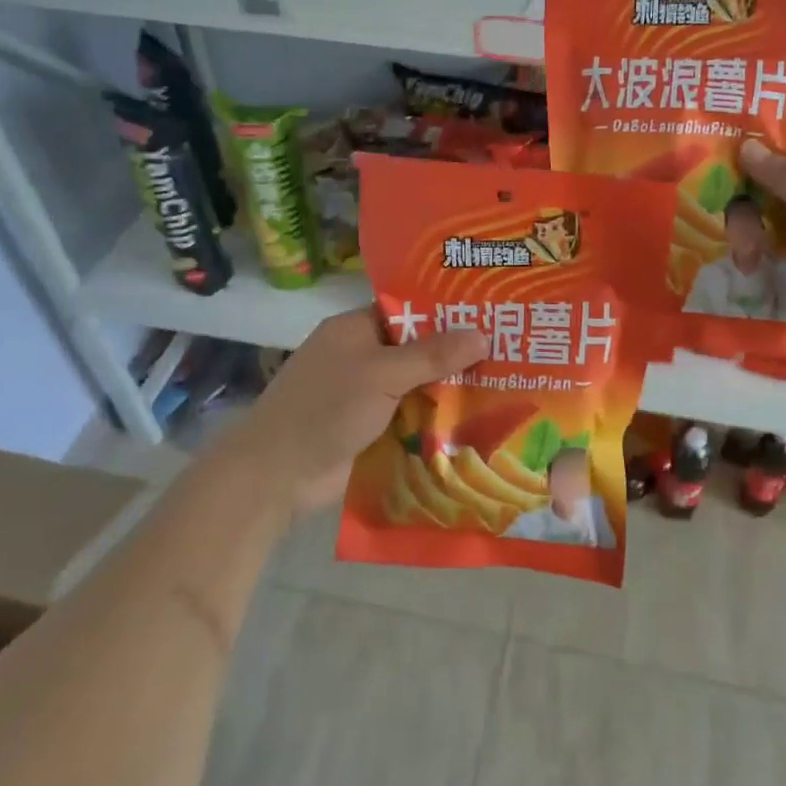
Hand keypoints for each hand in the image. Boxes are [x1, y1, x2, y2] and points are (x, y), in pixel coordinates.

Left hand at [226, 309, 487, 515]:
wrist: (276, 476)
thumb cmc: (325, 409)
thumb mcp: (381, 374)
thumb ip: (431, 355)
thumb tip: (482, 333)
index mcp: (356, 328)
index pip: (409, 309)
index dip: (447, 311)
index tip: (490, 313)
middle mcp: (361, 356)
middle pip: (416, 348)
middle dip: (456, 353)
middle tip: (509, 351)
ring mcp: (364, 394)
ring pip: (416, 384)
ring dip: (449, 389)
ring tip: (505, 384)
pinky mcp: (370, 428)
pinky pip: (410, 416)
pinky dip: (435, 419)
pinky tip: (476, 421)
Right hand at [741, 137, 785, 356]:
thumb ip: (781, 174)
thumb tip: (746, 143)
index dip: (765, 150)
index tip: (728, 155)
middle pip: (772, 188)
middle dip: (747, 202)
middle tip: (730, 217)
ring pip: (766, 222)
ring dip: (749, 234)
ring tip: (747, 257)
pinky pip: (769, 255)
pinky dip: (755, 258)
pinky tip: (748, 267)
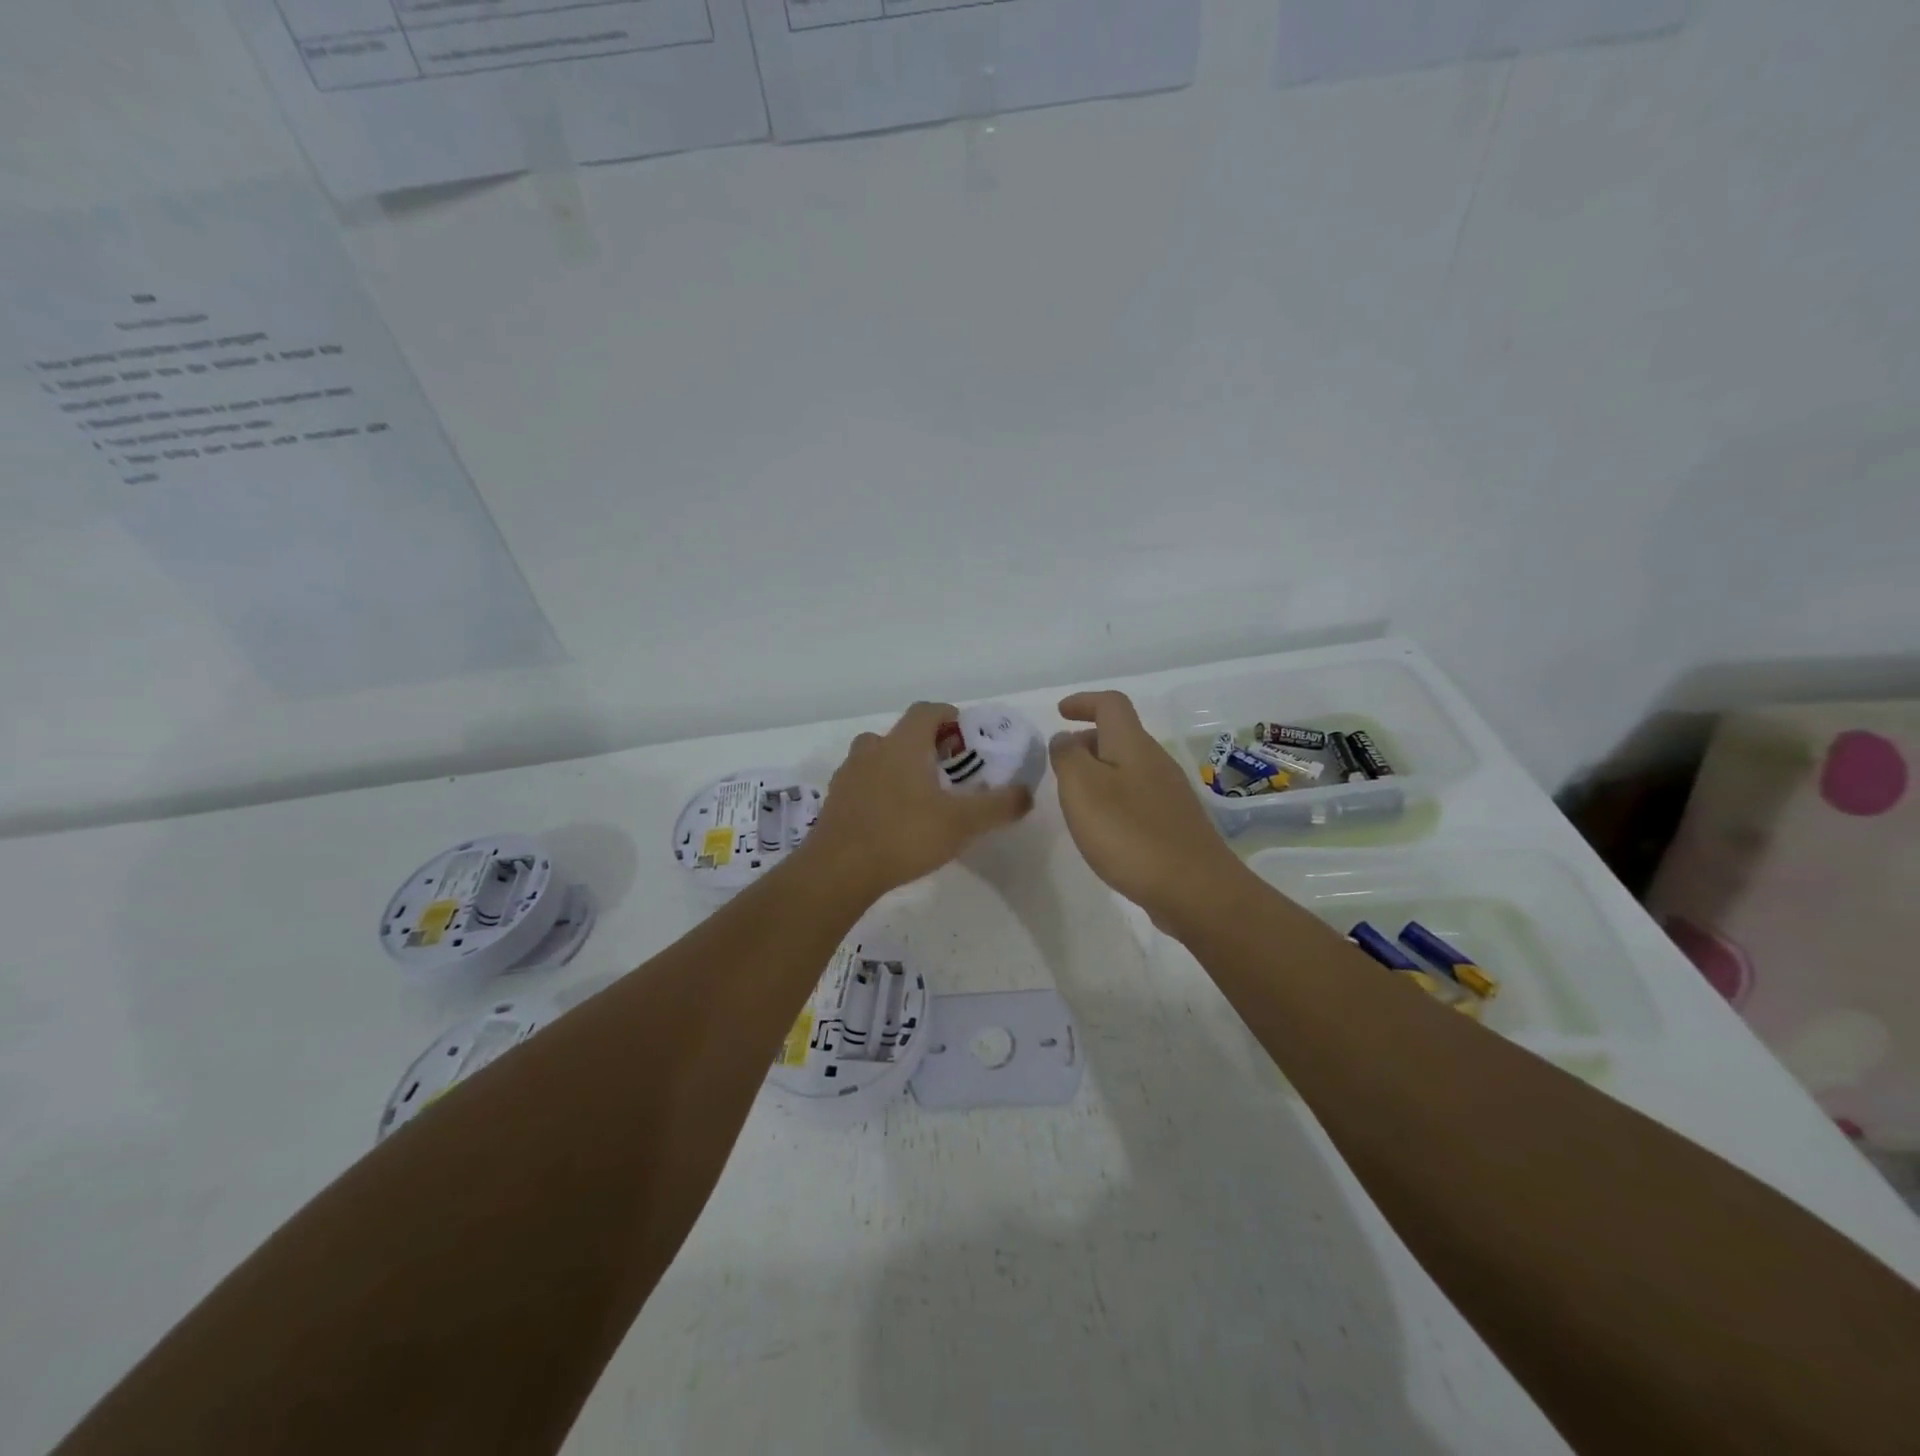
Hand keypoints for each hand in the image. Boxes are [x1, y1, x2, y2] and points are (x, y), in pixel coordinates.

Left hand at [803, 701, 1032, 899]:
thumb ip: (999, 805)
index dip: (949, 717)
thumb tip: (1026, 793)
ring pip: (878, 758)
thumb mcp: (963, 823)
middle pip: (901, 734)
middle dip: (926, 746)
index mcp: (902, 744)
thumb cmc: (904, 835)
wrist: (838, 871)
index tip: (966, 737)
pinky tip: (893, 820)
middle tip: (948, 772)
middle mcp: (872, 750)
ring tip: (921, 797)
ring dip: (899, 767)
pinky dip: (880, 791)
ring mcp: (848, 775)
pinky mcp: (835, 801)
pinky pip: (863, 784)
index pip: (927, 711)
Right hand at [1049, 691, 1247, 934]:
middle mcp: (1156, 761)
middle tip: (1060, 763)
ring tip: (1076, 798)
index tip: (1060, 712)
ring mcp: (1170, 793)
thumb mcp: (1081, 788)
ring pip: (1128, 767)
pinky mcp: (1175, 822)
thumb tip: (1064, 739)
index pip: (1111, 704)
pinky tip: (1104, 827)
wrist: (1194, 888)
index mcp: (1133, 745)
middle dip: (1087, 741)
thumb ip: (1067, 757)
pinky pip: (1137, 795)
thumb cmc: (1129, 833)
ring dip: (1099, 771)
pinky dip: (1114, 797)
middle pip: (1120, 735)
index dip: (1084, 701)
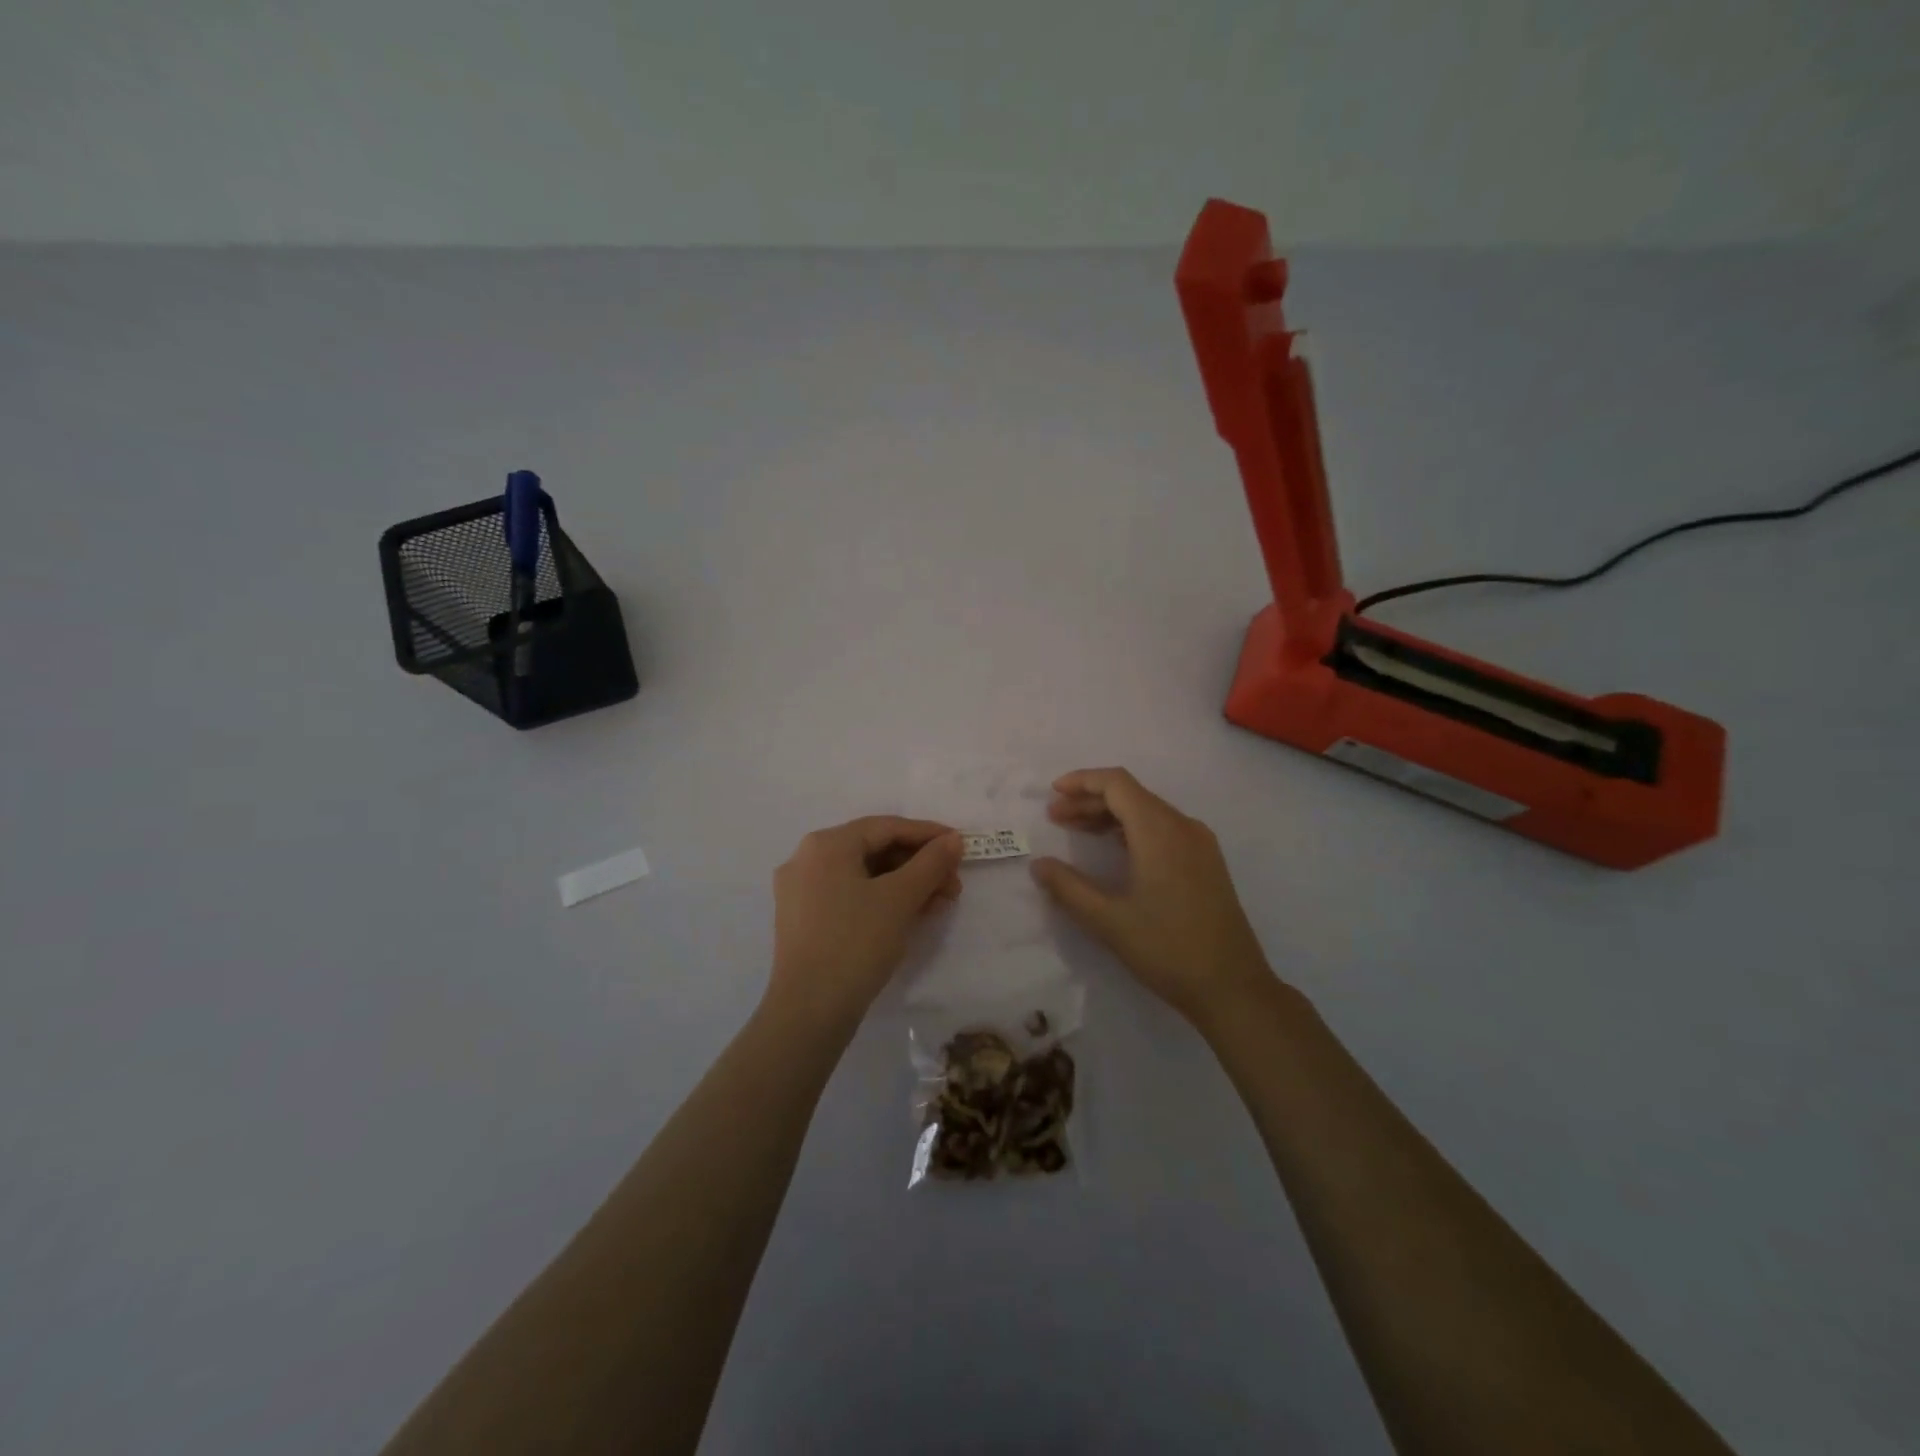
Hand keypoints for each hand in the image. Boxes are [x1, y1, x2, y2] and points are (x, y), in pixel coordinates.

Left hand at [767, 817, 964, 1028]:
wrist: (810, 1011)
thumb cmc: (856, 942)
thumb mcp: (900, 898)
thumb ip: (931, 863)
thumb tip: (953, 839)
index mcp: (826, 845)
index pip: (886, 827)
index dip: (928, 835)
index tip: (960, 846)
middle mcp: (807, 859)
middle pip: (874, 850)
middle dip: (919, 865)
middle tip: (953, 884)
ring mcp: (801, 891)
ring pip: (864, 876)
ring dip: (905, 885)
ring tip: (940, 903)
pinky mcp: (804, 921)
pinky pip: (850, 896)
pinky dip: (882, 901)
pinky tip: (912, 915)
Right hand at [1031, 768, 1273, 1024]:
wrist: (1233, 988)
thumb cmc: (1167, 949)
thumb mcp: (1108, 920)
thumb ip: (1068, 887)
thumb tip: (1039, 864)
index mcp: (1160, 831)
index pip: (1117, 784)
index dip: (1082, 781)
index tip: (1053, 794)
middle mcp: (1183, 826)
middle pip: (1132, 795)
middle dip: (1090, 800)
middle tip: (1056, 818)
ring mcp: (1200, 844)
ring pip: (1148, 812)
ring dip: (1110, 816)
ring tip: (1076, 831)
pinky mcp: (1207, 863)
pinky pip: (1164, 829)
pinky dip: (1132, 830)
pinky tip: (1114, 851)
● ● ● ● ●
Please print every record exactly, leaving out the pictures.

Hand keypoints for each hand in the image. Boxes are [x1, y1, x2, y2] and points are (x, y), in pixel coordinates.

Left hand at [226, 309, 487, 515]:
wrist: (276, 476)
thumb cmc: (325, 409)
thumb mcp: (381, 374)
thumb ip: (431, 355)
thumb tip: (482, 333)
index mcp: (356, 328)
index pip: (409, 309)
index dip: (447, 311)
index tip: (490, 313)
middle mcp: (361, 356)
middle pip: (416, 348)
middle dip: (456, 353)
middle tip: (509, 351)
ring mcp: (364, 394)
ring pip: (416, 384)
ring dip: (449, 389)
ring tip: (505, 384)
pinky mcp: (370, 428)
pinky pip: (410, 416)
pinky dip: (435, 419)
pinky tip: (476, 421)
Right hand at [741, 137, 785, 356]:
thumb ip: (781, 174)
thumb tip: (746, 143)
index dip: (765, 150)
index tip: (728, 155)
middle pip: (772, 188)
middle dip: (747, 202)
middle tip: (730, 217)
ring pip: (766, 222)
ring dip: (749, 234)
ring tip: (747, 257)
pinky pip: (769, 255)
pinky dip: (755, 258)
pinky tip: (748, 267)
Hand keypoints for each hand in the image. Boxes are [x1, y1, x2, y2] and points are (x, y), in pixel coordinates.

Left hand at [803, 701, 1032, 899]:
thumb ip: (999, 805)
index dip: (949, 717)
thumb tip: (1026, 793)
ring pip: (878, 758)
thumb mcp: (963, 823)
middle pip: (901, 734)
middle dip: (926, 746)
index mcp: (902, 744)
thumb cmc: (904, 835)
wrist: (838, 871)
index tip: (966, 737)
pinky tip: (893, 820)
middle tip: (948, 772)
middle mcp: (872, 750)
ring tip: (921, 797)
ring dip: (899, 767)
pinky dip: (880, 791)
ring mcp: (848, 775)
pinky mcp: (835, 801)
pinky pip: (863, 784)
index pip: (927, 711)
Right hand at [1049, 691, 1247, 934]:
middle mcp: (1156, 761)
middle tip: (1060, 763)
ring tip: (1076, 798)
index tip: (1060, 712)
ring mcp: (1170, 793)
thumb mcp: (1081, 788)
ring pip: (1128, 767)
pinky mcp: (1175, 822)
thumb tip: (1064, 739)
index pip: (1111, 704)
pinky tip: (1104, 827)
wrist: (1194, 888)
index mcp: (1133, 745)
middle dip: (1087, 741)
thumb ip: (1067, 757)
pinky pip: (1137, 795)
thumb cmc: (1129, 833)
ring dip: (1099, 771)
pinky dip: (1114, 797)
middle pip: (1120, 735)
index dip: (1084, 701)
Hand keypoints for each hand in the image. Boxes are [x1, y1, x2, y2] and points are (x, y), in pixel coordinates.

Left hand at [767, 817, 964, 1028]:
wrist: (810, 1011)
thumb cmc: (856, 942)
thumb mcp: (900, 898)
thumb ip: (931, 863)
thumb tip: (953, 839)
index mcp: (826, 845)
index pip: (886, 827)
index dip: (928, 835)
index tip: (960, 846)
middle mcp: (807, 859)
middle pip: (874, 850)
middle dip: (919, 865)
middle tip: (953, 884)
ring mcp: (801, 891)
ring pip: (864, 876)
ring dip: (905, 885)
ring tip: (940, 903)
pinky mcp: (804, 921)
pinky pip: (850, 896)
pinky dip: (882, 901)
pinky tip: (912, 915)
Right hand at [1031, 768, 1273, 1024]:
wrist: (1233, 988)
thumb cmc: (1167, 949)
thumb mcp: (1108, 920)
thumb ip: (1068, 887)
thumb tip: (1039, 864)
index mcp: (1160, 831)
index pip: (1117, 784)
index dip: (1082, 781)
index tip: (1053, 794)
middle mcp: (1183, 826)
middle pip: (1132, 795)
middle dip: (1090, 800)
middle tip: (1056, 818)
ring mcp: (1200, 844)
ring pip: (1148, 812)
ring dip: (1110, 816)
ring tip: (1076, 831)
pinky mcp: (1207, 863)
pinky pip: (1164, 829)
pinky dip: (1132, 830)
pinky tip: (1114, 851)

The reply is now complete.